··· DATA RECORDS
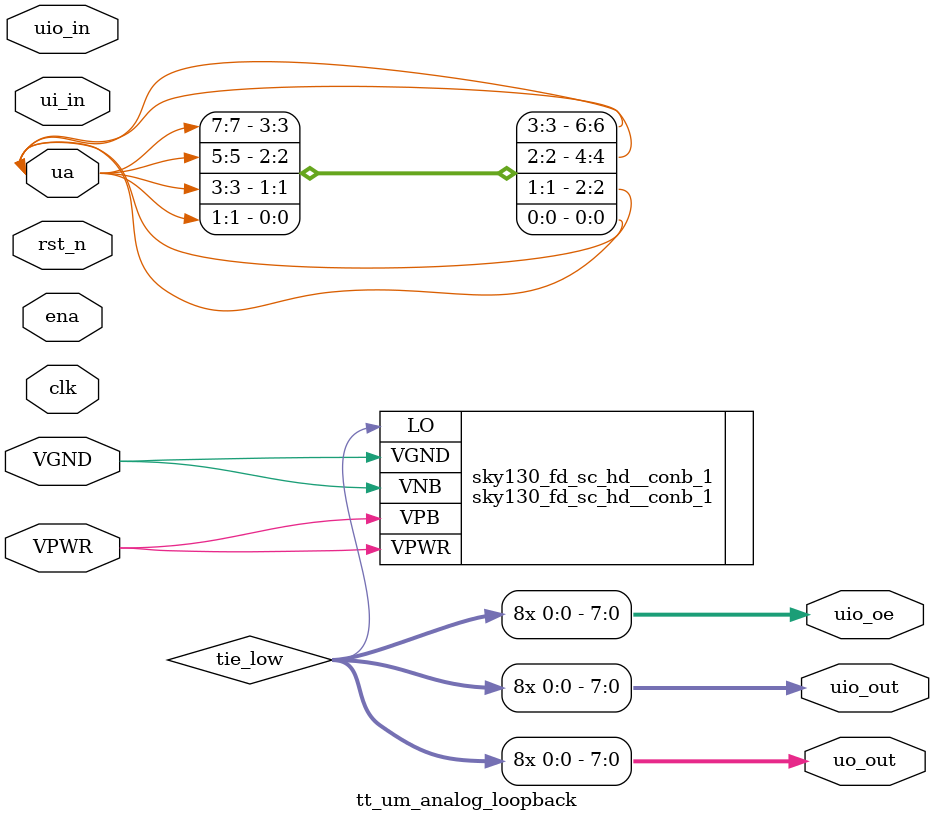
<source format=v>

`default_nettype none


module tt_um_analog_loopback (
    input  wire       VGND,
    input  wire       VPWR,
    input  wire [7:0] ui_in,    // Dedicated inputs
    output wire [7:0] uo_out,   // Dedicated outputs
    input  wire [7:0] uio_in,   // IOs: Input path
    output wire [7:0] uio_out,  // IOs: Output path
    output wire [7:0] uio_oe,   // IOs: Enable path (active high: 0=input, 1=output)
    inout  wire [7:0] ua, // analog pins
    input  wire       ena,      // will go high when the design is enabled
    input  wire       clk,      // clock
    input  wire       rst_n     // reset_n - low to reset
);

    wire tie_low;
    // must have at least once cell in the verilog or netgen has a problem
    sky130_fd_sc_hd__conb_1 sky130_fd_sc_hd__conb_1 (
        .VGND(VGND),
        .VNB (VGND),
        .VPB (VPWR),
        .VPWR(VPWR),
        .LO  (tie_low)
    );

    // all ports have to be assigned individually or netgen has a problem
    assign uo_out[0] = tie_low;
    assign uo_out[1] = tie_low;
    assign uo_out[2] = tie_low;
    assign uo_out[3] = tie_low;
    assign uo_out[4] = tie_low;
    assign uo_out[5] = tie_low;
    assign uo_out[6] = tie_low;
    assign uo_out[7] = tie_low;

    assign uio_out[0] = tie_low;
    assign uio_out[1] = tie_low;
    assign uio_out[2] = tie_low;
    assign uio_out[3] = tie_low;
    assign uio_out[4] = tie_low;
    assign uio_out[5] = tie_low;
    assign uio_out[6] = tie_low;
    assign uio_out[7] = tie_low;

    assign uio_oe[0] = tie_low;
    assign uio_oe[1] = tie_low;
    assign uio_oe[2] = tie_low;
    assign uio_oe[3] = tie_low;
    assign uio_oe[4] = tie_low;
    assign uio_oe[5] = tie_low;
    assign uio_oe[6] = tie_low;
    assign uio_oe[7] = tie_low;
    
    // the loopback
    assign ua[1] = ua[0];
    assign ua[3] = ua[2];
    assign ua[5] = ua[4];
    assign ua[7] = ua[6];
    
endmodule

</source>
······
** TASK REQUIREMENTS **
Repeat every record above exactly, except the pictures.

** EXERCISE RESULT **
<source format=v>

`default_nettype none


module tt_um_analog_loopback (
    input  wire       VGND,
    input  wire       VPWR,
    input  wire [7:0] ui_in,    // Dedicated inputs
    output wire [7:0] uo_out,   // Dedicated outputs
    input  wire [7:0] uio_in,   // IOs: Input path
    output wire [7:0] uio_out,  // IOs: Output path
    output wire [7:0] uio_oe,   // IOs: Enable path (active high: 0=input, 1=output)
    inout  wire [7:0] ua, // analog pins
    input  wire       ena,      // will go high when the design is enabled
    input  wire       clk,      // clock
    input  wire       rst_n     // reset_n - low to reset
);

    wire tie_low;
    // must have at least once cell in the verilog or netgen has a problem
    sky130_fd_sc_hd__conb_1 sky130_fd_sc_hd__conb_1 (
        .VGND(VGND),
        .VNB (VGND),
        .VPB (VPWR),
        .VPWR(VPWR),
        .LO  (tie_low)
    );

    // all ports have to be assigned individually or netgen has a problem
    assign uo_out[0] = tie_low;
    assign uo_out[1] = tie_low;
    assign uo_out[2] = tie_low;
    assign uo_out[3] = tie_low;
    assign uo_out[4] = tie_low;
    assign uo_out[5] = tie_low;
    assign uo_out[6] = tie_low;
    assign uo_out[7] = tie_low;

    assign uio_out[0] = tie_low;
    assign uio_out[1] = tie_low;
    assign uio_out[2] = tie_low;
    assign uio_out[3] = tie_low;
    assign uio_out[4] = tie_low;
    assign uio_out[5] = tie_low;
    assign uio_out[6] = tie_low;
    assign uio_out[7] = tie_low;

    assign uio_oe[0] = tie_low;
    assign uio_oe[1] = tie_low;
    assign uio_oe[2] = tie_low;
    assign uio_oe[3] = tie_low;
    assign uio_oe[4] = tie_low;
    assign uio_oe[5] = tie_low;
    assign uio_oe[6] = tie_low;
    assign uio_oe[7] = tie_low;
    
    // the loopback
    assign ua[1] = ua[0];
    assign ua[3] = ua[2];
    assign ua[5] = ua[4];
    assign ua[7] = ua[6];
    
endmodule

</source>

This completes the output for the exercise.